К окнам моим прибили снаружи дощатые щиты, я стал жить в полупотемках. Исчез Фигаро. Его место заступил широкоплечий полукарлик с изрытым оспой мясистым лицом, никогда не глядевший в глаза и молчаливый. Я должен был сам догадываться, для чего страж сей, отперев дверь, стоит в проеме. Помедлив, он выговаривал что-то вроде "оп" (оправка) или "пер" (передача). Чувствовалось, что этот человек раз и навсегда озлобился на весь свет.
Предупреждал и брат: его стал допрашивать - напористо и предвзято старший следователь Мирошни-ков. "Их лучшая ищейка", - подчеркивал Всеволод. Тон записки был тревожный, призывал быть начеку. Было очевидно, что брат чего-то недоговаривает, опасаясь, как бы не перехватили записку.
И только я успел ее уничтожить, как камеру мою тщательно обыскали. Изъяли бумагу, карандаш, металлическую ложку, даже спички. Словом, все, что накопилось понемногу в нарушение режима "строгой изоляции". А среди ночи я был разбужен и отведен в большой дом.
Степунин, до того державшийся в общем корректно, даже вежливо, круто изменил повадку. Надо сказать, в облике его почти не проскальзывало то отталкивающее, циничное, хамски грубое, что кладет такую четкую печать на людей его профессии - даже когда эта дрянная сущность лишенных совести и чести людей прячется за внешним благообразием, совмещена с умом, окрашена способностями, образованием и т. д. Был Степунин худощавым блондином несколько старше меня, с мелкими чертами безбрового лица и белыми руками с плоскими пальцами и обкусанными ногтями.
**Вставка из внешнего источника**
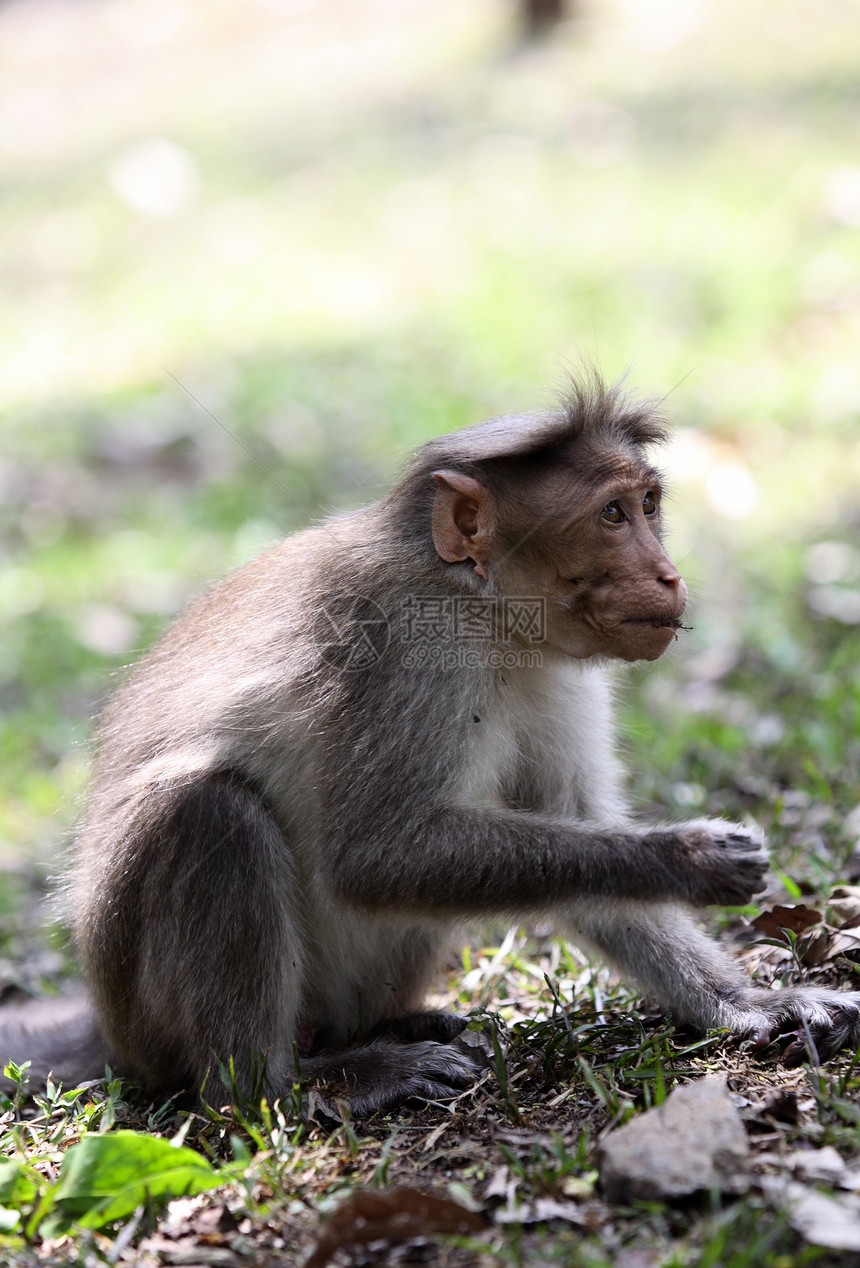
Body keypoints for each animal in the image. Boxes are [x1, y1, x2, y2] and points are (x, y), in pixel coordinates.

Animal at [1, 370, 860, 1115]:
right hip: (144, 1008)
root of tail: (107, 1028)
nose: (669, 575)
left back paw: (385, 1029)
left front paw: (747, 1001)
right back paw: (289, 1086)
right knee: (209, 811)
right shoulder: (407, 645)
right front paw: (685, 858)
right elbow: (375, 854)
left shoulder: (556, 671)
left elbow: (577, 831)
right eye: (613, 515)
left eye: (650, 503)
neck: (485, 607)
Пенсне без оправы придавало ему интеллигентный вид, да и обмолвился он как-то, что "знает с мое", так как окончил гимназию.
Для начала он, отпустив кивком конвоира, углубился в чтение газеты, предоставив мне с полчаса праздно сидеть на стуле. Вдруг поднял голову.
- А, это вы! Ну что ж, будем разговаривать по-настоящему.
Отшвырнув газету, резко выдвинул верхний левый ящик стола, достал пистолет. Положил перед собой, повертел. Вынул обойму, вставил обратно, заслал патрон в ствол, поиграл предохранителем и снова положил на стол, уже справа от себя. Несколько раз перекладывал, демонстрируя, что подбирает место, откуда способнее всего было бы схватить его. И снова на меня уставился. Потом вдруг разразился:
- Еще долго будешь, сволочь белогвардейская, морочить голову? Отпирается, говнюк, когда свои давно кругом обос.ли! Открыли, что ты за гад продажный... На... на... гляди...
И он стал быстро перелистывать страницы знакомой мне папки с моей фамилией, каллиграфически выведенной на обложке. Прежде тощая, теперь папка наполнилась подшитыми бумагами, исписанными разными почерками; он подсовывал ее мне, тыкал пальцем в подписи, в какие-то строки - впрочем, так, чтобы я ничего прочитывать не успевал. Мелькнули знакомые фамилии: Козлов, Голицын, Арсеньев, Савкин...
И пошло. Угрозы, ругань, крики... Требование признать себя шпионом. Форменный штурм, так что я и слова вставить не мог.
- Так ты, выходит, честный советский гражданин? Стоишь за власть? Да того, что тут есть, - он с размаху хлопнул ладонью по папке, - хватит, чтобы тебя... расшлепать!